“Is he? He looks from here dreadfully thin,” answered Mrs. Earle.

“That’s partly what makes him a good runner,” explained Stewart. “He’s all muscle, scarcely any weight to carry.”

“Well, dear, I do hope you won’t get to looking like that.”

“Humph, I should hope not.” This from Stewart’s father. The bunch of ten runners had left the mark, and had begun their long series of tours about the track, cheered from the gallery by their fellows. “Go it, Keeler!” shouted Stewart as a youth with ludicrously long legs ambled past, almost the last of the group. A quick glance and a fleeting grin from a queer, good-humored, and very freckled face answered Stewart’s cry, and the runners swept by, their feet pounding loudly as they took the inclines at the turns. The shot putting was over and the victor, a dumpy-looking boy with the lower middle class colors across his shirt, had been clamorously hailed as he walked off with superb dignity, and the vaulting standards were being put in place while a group of half a dozen youths trod gingerly about looking very serious and important. Finally the bar was up, with a white handkerchief across it, and one after another of the contestants, with the long pole in their hands, ran lightly forward, rose till their white-clad bodies swung out from the staff like pennants, and dropped across the bar.

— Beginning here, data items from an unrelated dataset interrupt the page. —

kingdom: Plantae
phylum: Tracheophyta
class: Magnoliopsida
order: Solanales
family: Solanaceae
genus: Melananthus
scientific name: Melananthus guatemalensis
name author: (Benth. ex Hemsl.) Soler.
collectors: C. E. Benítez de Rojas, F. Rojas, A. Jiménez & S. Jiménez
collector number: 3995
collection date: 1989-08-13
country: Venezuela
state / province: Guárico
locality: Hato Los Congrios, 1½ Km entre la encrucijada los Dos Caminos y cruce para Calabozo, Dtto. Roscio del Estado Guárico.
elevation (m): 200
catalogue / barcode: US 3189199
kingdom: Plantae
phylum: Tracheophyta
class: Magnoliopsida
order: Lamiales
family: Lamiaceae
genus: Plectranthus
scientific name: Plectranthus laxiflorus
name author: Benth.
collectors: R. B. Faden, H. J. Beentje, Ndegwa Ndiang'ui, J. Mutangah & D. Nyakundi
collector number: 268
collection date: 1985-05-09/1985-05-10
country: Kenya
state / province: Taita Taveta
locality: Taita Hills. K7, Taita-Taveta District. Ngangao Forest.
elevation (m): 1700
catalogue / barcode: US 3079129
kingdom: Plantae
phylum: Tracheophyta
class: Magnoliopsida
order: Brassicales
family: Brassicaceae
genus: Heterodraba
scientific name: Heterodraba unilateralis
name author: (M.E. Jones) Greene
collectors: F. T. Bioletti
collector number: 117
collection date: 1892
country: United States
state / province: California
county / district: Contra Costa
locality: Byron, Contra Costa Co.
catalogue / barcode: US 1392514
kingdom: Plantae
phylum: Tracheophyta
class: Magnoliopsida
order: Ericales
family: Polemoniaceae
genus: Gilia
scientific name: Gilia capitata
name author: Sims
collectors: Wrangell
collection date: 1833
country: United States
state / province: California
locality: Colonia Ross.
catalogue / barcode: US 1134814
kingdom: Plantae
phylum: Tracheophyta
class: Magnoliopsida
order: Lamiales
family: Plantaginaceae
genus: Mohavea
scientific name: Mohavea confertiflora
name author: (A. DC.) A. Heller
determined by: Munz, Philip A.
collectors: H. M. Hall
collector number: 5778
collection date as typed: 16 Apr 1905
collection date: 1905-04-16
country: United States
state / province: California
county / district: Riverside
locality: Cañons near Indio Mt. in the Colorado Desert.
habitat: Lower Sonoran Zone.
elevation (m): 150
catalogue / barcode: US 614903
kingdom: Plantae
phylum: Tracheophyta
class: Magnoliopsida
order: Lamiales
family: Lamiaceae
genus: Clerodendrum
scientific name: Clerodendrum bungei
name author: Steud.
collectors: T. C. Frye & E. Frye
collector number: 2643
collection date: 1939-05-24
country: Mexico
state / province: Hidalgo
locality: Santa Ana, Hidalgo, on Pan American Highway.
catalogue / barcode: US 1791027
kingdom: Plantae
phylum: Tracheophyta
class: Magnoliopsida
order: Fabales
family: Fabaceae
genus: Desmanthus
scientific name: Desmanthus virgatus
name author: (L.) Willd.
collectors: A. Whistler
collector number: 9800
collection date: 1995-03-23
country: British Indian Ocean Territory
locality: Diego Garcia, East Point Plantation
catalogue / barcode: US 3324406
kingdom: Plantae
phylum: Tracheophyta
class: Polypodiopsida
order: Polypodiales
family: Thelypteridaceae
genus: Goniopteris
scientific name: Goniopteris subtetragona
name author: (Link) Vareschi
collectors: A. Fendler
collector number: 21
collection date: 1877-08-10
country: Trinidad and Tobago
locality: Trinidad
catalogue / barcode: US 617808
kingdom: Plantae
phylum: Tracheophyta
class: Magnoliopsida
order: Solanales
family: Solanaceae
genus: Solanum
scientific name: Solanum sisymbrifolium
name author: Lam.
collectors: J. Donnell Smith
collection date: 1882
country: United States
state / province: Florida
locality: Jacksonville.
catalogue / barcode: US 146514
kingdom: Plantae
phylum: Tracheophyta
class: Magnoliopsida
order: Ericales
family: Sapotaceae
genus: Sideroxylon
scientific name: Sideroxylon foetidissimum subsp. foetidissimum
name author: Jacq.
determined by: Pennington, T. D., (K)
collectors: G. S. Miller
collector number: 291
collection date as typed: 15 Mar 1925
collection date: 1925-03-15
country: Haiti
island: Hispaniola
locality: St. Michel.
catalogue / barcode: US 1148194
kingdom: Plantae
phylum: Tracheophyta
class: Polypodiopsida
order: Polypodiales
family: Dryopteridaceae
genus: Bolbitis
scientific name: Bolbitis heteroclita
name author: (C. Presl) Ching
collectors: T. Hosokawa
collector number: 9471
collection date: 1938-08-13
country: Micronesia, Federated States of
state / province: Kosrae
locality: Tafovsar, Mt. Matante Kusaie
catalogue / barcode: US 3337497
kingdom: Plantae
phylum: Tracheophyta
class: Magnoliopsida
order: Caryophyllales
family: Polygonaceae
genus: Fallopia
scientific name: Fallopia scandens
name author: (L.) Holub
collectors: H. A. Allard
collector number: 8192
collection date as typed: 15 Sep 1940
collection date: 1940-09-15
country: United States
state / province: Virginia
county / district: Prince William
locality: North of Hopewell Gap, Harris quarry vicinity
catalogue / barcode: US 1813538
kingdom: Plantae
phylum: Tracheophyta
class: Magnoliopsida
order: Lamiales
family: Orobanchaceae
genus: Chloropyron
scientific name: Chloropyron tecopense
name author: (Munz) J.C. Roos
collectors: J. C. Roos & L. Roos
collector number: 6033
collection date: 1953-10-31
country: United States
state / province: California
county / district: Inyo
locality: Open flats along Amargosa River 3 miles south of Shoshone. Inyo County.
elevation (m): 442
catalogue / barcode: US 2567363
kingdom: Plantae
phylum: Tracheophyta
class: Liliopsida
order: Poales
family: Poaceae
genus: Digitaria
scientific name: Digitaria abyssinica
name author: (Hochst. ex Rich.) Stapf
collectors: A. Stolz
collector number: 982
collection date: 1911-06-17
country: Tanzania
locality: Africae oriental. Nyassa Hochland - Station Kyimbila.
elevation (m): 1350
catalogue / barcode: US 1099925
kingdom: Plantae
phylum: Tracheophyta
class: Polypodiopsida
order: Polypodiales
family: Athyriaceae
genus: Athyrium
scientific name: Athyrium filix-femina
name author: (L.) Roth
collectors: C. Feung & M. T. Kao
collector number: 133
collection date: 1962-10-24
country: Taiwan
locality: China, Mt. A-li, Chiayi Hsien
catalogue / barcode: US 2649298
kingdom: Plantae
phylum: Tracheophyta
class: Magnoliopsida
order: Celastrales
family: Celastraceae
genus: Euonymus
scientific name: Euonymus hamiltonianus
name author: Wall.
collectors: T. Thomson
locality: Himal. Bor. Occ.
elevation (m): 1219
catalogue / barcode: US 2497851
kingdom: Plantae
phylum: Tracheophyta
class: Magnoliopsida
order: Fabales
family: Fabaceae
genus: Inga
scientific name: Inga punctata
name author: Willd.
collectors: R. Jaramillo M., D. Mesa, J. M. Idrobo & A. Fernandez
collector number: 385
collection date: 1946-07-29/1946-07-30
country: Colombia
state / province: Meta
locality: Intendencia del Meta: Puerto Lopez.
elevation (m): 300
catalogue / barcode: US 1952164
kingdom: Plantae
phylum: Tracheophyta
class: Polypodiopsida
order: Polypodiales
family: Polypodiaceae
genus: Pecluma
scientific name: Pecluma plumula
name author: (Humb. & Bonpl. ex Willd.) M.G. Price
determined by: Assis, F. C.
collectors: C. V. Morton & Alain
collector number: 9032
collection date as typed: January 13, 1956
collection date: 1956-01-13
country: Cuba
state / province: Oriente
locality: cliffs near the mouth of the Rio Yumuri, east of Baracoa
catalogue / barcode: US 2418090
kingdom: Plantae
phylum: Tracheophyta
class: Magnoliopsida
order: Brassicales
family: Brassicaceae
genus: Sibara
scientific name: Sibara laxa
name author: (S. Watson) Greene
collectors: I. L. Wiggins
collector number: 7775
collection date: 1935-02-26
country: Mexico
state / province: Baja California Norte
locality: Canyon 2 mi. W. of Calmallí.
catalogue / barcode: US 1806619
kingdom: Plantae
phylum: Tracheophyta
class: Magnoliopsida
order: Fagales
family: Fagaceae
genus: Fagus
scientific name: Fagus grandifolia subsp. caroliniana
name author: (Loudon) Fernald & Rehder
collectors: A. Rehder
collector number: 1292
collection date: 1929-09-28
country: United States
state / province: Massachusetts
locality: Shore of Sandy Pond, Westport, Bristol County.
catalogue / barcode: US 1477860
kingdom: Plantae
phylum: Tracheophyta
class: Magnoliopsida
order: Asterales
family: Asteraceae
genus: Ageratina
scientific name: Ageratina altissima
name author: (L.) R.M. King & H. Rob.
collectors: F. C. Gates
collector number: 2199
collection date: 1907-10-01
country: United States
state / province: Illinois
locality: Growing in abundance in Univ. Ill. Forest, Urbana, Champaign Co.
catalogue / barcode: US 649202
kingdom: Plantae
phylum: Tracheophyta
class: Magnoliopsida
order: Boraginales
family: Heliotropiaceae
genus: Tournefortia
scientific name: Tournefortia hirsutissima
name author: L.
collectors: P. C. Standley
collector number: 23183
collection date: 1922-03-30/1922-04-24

“Why, how easily they do it!” cried Mrs. Earle admiringly, and Stewart’s father clapped his hands vigorously.

“Huh,” said Stewart, “that’s nothing; they haven’t begun yet; just wait until they get that bar up to about nine feet.”

“Nine feet! Why, how high is it now, dear?”

“’Bout seven foot eight, I should think; eh, Carl?”

“There it goes to the even eight,” answered Carl, as the judges raised the bar.

“Is—is there any danger of their falling, Carl,” asked Mrs. Earle.